Remember, “free trial” means just that you are on trial. Onboarding fails in situations like the following:

  • The process itself is too complicated.
  • The user can’t easily find where to go, what to do or where to get help.
  • The user is “forced” to go through a lengthy process when they just want to get straight to using the app.
  • The UX for your onboarding is poor. The customer loses interest quickly or they find it clunky to use.
  • You haven’t mapped out the process and worked out how to quickly deliver value.

A successful onboarding experience for the customer begins with setting up the right expectations if you haven’t done so, well, those could be seeds of churn right there. You want to avoid a disconnect between “product and packaging” in that customers come onboard expecting a certain experience due to your marketing materials but get another.

Going back to that earlier graph from Preact, “poor onboarding” was the highest category for causes of churn at 22.9%. It is absolutely vital to put time into devising a good onboarding experience prior to releasing your product why waste time and money on marketing if you haven’t got it nailed?

Poor Customer Service

If there’s one lesson you can take from bricks and mortar retail stores, it’s that customer service is not a good area to skimp on or look to cut costs. It’s all part of that very-important “customer experience” for your user.

Here’s an example from someone we know who is about to pull the plug on a SaaS which provides them with an ecommerce platform:

“It’s like they’re not listening when I request support. I don’t spend time writing out an explanation for nothing, yet often they just completely ignore what I’ve said and provide me with what looks like a “generic” answer. I end up going back and forth trying to get my issue fixed until they finally acknowledge that how I tried to explain what I thought the problem was to them in the first place, was after all, correct. What makes it worse is that it takes so long to get a response. I have an issue NOW and it’s impacting my own customers, yet it takes two days between messages to get a result because they don’t provide any other communication option besides support tickets. I think the average time taken to resolve anything has been at least two weeks.”

There could be a few different things going wrong here, but any of them add up to annoyance for the customer. For example:

  • Poor staffing choices for customer service people who are not prepared to look outside of the box.
  • Not enough staffing on customer support, causing backlogs in requests.
  • Service is not prompt enough which might cause very real problems for the customer (our ecommerce friend is losing sales, for example).
  • Failure to explore issues thoroughly in this case, the customer has to do all the work.

For the sake of retaining your customers, put proper resources into customer service if you want to be around for the long term.
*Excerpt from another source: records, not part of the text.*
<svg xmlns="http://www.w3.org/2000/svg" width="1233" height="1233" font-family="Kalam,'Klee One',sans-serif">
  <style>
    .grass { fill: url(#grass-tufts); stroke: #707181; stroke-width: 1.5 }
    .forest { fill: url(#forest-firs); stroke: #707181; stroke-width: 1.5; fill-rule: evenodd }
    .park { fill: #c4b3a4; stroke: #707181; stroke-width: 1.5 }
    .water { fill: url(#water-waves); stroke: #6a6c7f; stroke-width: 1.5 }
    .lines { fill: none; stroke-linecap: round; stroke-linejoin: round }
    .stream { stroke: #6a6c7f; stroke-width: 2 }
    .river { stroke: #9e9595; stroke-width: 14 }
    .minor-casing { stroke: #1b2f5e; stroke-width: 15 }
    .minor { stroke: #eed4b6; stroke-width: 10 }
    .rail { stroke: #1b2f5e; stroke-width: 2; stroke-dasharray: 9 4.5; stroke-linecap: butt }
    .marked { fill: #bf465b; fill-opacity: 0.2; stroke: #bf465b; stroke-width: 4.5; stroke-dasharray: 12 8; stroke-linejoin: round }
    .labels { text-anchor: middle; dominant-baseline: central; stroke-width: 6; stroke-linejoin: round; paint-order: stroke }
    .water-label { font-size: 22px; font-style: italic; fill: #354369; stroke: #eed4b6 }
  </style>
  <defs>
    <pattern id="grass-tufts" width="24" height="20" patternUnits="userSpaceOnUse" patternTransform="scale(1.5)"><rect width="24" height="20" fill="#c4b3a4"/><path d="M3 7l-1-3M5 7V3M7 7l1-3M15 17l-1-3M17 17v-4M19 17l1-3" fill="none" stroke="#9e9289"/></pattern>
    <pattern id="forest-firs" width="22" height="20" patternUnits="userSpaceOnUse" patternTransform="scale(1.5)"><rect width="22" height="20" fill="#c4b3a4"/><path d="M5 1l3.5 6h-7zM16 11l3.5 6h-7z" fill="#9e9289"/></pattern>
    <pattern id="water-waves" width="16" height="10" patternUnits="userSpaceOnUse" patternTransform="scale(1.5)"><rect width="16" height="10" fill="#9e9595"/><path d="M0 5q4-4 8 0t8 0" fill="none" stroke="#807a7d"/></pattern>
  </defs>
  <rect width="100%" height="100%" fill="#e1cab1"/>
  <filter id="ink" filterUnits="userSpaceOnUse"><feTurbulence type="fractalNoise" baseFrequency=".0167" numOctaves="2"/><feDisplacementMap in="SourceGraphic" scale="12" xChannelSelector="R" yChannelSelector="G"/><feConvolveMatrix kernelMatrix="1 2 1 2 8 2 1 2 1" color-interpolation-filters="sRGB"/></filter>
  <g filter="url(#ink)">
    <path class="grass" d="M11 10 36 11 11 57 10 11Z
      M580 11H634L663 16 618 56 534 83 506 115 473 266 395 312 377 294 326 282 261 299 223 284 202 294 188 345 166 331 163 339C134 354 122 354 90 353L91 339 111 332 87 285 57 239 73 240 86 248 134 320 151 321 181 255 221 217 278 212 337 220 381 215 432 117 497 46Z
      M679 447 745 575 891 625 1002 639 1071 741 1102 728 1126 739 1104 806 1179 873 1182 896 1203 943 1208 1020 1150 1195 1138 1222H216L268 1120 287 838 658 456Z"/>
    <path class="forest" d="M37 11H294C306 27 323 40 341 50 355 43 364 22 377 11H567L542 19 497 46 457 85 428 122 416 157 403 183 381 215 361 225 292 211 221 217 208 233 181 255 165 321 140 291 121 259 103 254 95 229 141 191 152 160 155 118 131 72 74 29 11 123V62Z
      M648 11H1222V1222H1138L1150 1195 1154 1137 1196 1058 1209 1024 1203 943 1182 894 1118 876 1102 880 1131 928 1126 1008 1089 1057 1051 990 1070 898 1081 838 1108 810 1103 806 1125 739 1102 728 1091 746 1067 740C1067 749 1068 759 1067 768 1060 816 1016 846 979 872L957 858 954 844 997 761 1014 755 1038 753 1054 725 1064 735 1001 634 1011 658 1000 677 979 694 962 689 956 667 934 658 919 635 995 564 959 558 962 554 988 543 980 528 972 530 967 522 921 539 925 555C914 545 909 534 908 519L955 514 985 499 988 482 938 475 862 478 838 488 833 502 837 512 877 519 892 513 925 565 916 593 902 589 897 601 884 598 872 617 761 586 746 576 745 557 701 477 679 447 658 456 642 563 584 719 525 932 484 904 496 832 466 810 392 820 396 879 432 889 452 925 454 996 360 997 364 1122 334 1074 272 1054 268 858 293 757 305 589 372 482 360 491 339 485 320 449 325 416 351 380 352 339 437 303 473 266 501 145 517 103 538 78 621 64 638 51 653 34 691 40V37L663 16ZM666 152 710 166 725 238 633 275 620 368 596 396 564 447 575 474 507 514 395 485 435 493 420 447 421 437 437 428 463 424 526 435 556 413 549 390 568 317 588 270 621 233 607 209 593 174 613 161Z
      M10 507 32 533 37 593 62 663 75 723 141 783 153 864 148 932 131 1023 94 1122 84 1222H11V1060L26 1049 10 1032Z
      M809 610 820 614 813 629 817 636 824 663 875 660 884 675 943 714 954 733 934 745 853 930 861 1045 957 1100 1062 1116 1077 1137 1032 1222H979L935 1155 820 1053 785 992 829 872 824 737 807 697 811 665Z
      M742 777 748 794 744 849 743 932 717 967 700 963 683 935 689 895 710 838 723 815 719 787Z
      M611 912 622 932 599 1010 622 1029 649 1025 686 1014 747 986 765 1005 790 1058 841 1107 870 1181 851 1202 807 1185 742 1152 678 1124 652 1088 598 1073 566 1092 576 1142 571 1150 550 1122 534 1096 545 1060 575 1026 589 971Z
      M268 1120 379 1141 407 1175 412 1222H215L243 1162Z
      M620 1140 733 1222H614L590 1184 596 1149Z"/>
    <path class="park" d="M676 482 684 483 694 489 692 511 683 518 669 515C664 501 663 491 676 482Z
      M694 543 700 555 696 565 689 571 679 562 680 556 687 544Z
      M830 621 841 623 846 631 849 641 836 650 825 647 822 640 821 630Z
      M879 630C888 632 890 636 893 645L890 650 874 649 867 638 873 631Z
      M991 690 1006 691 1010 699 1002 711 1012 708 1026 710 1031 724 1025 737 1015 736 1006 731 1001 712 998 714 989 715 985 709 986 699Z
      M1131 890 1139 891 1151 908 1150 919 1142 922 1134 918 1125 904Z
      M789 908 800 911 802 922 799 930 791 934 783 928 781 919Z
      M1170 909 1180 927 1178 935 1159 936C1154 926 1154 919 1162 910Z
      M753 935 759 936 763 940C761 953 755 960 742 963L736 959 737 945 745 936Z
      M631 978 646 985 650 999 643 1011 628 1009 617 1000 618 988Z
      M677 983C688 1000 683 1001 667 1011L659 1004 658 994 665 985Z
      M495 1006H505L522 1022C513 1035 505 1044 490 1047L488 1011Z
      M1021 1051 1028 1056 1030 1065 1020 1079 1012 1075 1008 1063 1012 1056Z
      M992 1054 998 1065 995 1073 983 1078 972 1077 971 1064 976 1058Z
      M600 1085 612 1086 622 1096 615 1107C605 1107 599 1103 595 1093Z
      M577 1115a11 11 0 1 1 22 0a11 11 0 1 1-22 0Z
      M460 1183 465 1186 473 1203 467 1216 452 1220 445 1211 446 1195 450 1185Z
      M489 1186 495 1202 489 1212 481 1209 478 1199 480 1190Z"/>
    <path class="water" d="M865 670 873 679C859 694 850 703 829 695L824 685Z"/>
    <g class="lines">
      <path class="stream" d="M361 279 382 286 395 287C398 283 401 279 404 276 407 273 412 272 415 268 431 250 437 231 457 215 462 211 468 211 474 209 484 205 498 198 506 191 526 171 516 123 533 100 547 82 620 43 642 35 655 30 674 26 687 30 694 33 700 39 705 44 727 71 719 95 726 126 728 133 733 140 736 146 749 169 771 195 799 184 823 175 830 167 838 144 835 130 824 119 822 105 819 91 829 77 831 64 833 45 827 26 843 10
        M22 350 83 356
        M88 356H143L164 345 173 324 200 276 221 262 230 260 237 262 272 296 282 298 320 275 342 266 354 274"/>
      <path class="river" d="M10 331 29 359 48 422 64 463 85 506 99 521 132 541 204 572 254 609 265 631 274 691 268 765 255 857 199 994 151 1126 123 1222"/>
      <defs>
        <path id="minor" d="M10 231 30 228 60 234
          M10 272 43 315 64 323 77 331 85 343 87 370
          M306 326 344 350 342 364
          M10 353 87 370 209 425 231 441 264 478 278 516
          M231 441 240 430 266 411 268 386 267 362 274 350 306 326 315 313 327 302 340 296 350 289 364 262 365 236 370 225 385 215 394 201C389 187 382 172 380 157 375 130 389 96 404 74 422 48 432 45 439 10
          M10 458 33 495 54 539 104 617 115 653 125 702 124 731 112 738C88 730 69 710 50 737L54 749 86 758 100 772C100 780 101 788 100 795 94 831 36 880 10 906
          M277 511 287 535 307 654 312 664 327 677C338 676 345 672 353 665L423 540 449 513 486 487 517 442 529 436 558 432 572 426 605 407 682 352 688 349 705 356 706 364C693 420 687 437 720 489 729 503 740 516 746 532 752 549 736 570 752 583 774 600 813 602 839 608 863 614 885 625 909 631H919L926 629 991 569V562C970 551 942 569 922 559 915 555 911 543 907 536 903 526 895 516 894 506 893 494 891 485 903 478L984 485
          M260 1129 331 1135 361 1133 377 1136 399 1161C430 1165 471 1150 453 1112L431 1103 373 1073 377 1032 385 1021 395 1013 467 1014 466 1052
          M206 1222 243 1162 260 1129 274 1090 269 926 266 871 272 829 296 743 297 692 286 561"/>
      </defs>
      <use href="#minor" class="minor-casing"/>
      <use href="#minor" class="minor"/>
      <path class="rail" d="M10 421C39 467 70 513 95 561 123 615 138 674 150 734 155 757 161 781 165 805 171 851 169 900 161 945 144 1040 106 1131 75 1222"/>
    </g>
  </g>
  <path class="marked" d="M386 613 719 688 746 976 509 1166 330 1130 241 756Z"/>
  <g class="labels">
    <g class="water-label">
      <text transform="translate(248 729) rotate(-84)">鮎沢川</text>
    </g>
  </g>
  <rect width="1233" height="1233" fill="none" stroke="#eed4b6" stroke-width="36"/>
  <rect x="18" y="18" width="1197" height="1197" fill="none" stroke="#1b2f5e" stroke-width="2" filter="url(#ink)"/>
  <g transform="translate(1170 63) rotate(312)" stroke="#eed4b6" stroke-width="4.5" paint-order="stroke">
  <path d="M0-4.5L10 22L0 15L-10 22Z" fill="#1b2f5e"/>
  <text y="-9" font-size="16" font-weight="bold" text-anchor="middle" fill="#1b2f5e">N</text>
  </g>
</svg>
Getting this right from early on is an important part of encouraging retention.

Take care of customer experience in your SaaS. Get our checklist here:

Final Thoughts

Have you already sewn the seeds of churn in your SaaS? If so, it’s not necessarily too late to do anything about it.

Begin with solving a clear problem and putting the time into research and development. Identify your target audience and engage them early through user testing before releasing your product.

On release, you should have developed a strong onboarding plan that seeks to help the user reach “first value” as quickly as possible. Make sure your customer service is top-notch and that the overall user experience is designed to delight.
The seeds of churn are sown early, but you can remove them by putting in the right amount of effort.